(Excepts from a talk by Dr. Bob Gibson in Salt Lake City October 1970)
[from Marsha All my life I’ve heard people say I’m waiting for God to tell me the right thing to do and sometimes they say, “it was the will of God” when things don’t go to suit them. I believed these words since it was so common a saying, but where did that leave me? Where does it leave you? The following excerpt from Donna Lancaster’s library gave me another way of seeing. It is a lovely idea to work with and observe.]
The discussion this morning will be relationships. When everything is in its proper relationship it works real conveniently. Let’s take a buggy, a horse and you have a driver sitting on the seat. So you have the vehicle. You have the motive power. You have the driver. If you put them in the proper relationship you have transportation. You have a function.
Now you have heard of putting the cart before the horse. If you tie the horse behind the cart, the driver gets on the seat and hollers “Gitty-up”, and nothing much happens. He hasn’t got it in the proper relationship. If he puts the buggy behind the horse and the driver is sound asleep, the horse usually doesn’t go very far in any particular direction. If the driver gets drunk and falls off the buggy, not much goes on. Now if the driver got up on the seat and said, “I’m going to sit here and wait to see the will of the motive power here and then we will go”, the horse could care less which way he goes. His nature is to provide power. So who is responsible for the direction the motive power takes? The driver.

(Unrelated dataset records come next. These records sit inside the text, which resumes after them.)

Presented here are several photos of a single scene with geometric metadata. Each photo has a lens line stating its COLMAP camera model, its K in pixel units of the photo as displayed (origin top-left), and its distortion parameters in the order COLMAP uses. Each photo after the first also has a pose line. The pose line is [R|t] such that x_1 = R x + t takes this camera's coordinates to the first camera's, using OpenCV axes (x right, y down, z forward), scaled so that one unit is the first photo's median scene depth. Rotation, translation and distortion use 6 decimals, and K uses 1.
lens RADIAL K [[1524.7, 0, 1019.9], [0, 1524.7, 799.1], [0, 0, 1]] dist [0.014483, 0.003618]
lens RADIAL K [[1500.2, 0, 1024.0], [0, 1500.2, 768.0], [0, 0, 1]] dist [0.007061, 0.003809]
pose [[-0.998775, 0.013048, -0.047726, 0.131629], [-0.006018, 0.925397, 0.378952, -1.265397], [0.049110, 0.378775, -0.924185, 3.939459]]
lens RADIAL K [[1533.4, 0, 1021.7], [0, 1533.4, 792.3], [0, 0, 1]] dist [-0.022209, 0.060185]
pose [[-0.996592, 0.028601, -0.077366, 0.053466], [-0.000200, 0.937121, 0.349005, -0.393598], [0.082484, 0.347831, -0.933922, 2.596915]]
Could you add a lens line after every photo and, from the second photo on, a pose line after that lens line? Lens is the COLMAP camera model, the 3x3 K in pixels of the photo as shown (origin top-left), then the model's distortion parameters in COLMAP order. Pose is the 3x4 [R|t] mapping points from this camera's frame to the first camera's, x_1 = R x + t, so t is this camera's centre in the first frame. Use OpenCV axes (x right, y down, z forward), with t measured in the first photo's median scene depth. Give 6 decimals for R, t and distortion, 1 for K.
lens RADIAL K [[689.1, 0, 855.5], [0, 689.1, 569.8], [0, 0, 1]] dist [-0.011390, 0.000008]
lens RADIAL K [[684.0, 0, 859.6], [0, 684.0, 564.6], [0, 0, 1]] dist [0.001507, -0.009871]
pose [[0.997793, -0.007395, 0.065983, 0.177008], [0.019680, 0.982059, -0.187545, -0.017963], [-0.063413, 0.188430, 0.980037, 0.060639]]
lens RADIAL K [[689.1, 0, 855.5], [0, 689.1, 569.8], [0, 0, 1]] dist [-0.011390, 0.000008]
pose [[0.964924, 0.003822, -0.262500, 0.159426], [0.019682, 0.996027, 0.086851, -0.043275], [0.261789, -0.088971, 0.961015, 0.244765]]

We can use this parable to see our various aspects – when all of this works as a unit, everything works smoothly. We have transportation. The driver is going where he wants to. The horse is furnishing the motive power and the vehicle gives the transportation to the desired destination.
However, does the driver take on the responsibility or does he sit down and whine and want to be told what to do and where to drive the horse. He waits for the horse to tell him where he wants to go and what to do?
The horse really could care less. His nature is Power. The nature of X is to express energy. Where would X express it without an awareness, the driver here, to decide what to do with it? Let’s put the driver to sleep with an anesthetic, maybe ether. What does the motive power do then? Nothing. Its nature is the expression of energy. What would you say then is the “will of the horse”? To please the driver? Now the driver is trying to get the horse to tell him what to do. Stays up all night trying to get the horse to tell him what to do. And what happens? Nothing. And the horse is sitting there with all the power of the universe ready to go.
And what are we doing? We don’t want to be responsible for directing the pony down the road. So we sit and say we want to find out the will of the Power. The Power loves the driver very dearly. The horse loves the driver very much or he would have already left the driver and the buggy. But he has only one thing, “You tell me what you want”. It’s up to you. And if you don’t do it, it won’t get done.
Now the will of the horse is for you to make up your cotton-picking mind, then we’ll do it. Now usually the driver doesn’t know what he wants. He pleads with the horse to tell him what to do. The horse will do anything the driver directs him to do. It will be happy to work with you as long as you drive. But when you don’t drive, everything comes to a stand-still or never starts. We have a responsibility and we avoid this responsibility, because if something happens and we’re criticized. we can blame the horse and say the horse did it. It was the will of the horse.
All our limitations have been chosen because we don’t want to be responsible for the outcome. Who is the director of the motive power? We are. Now with all this conditioning in the awareness we have, how many drivers are sitting on the driver’s seat? (see the picture of man on the website under illustrations to see who the driver’s are.) But when the driver (awareness) tells all these Not-I’s to shut up and he’s driving the horse, everything goes well. It is a matter of making up the mind and giving the command to the motive power. We are through with conditioning, right there. We are the driver of this most wonderful steed who loves us dearly. But we like to use the phrase “it’s the will of whatever” to not be responsible. It there any excuse not to be the driver?
Do you see where you fit in the Picture of Man? Do you see what your position is? We not just going along for the ride, even though that’s what we try to do. There is only one thing that keeps us in eternal bondage. We don’t want to be responsible. “Now you just tell me what to do, and I’ll do it beautifully”, we say. But we have all the Power of the universe at our direction. The driver is always with the horse. That is the most perfect union in relationship there is. That is when the motive power and the direction are ONE. That is real marriage.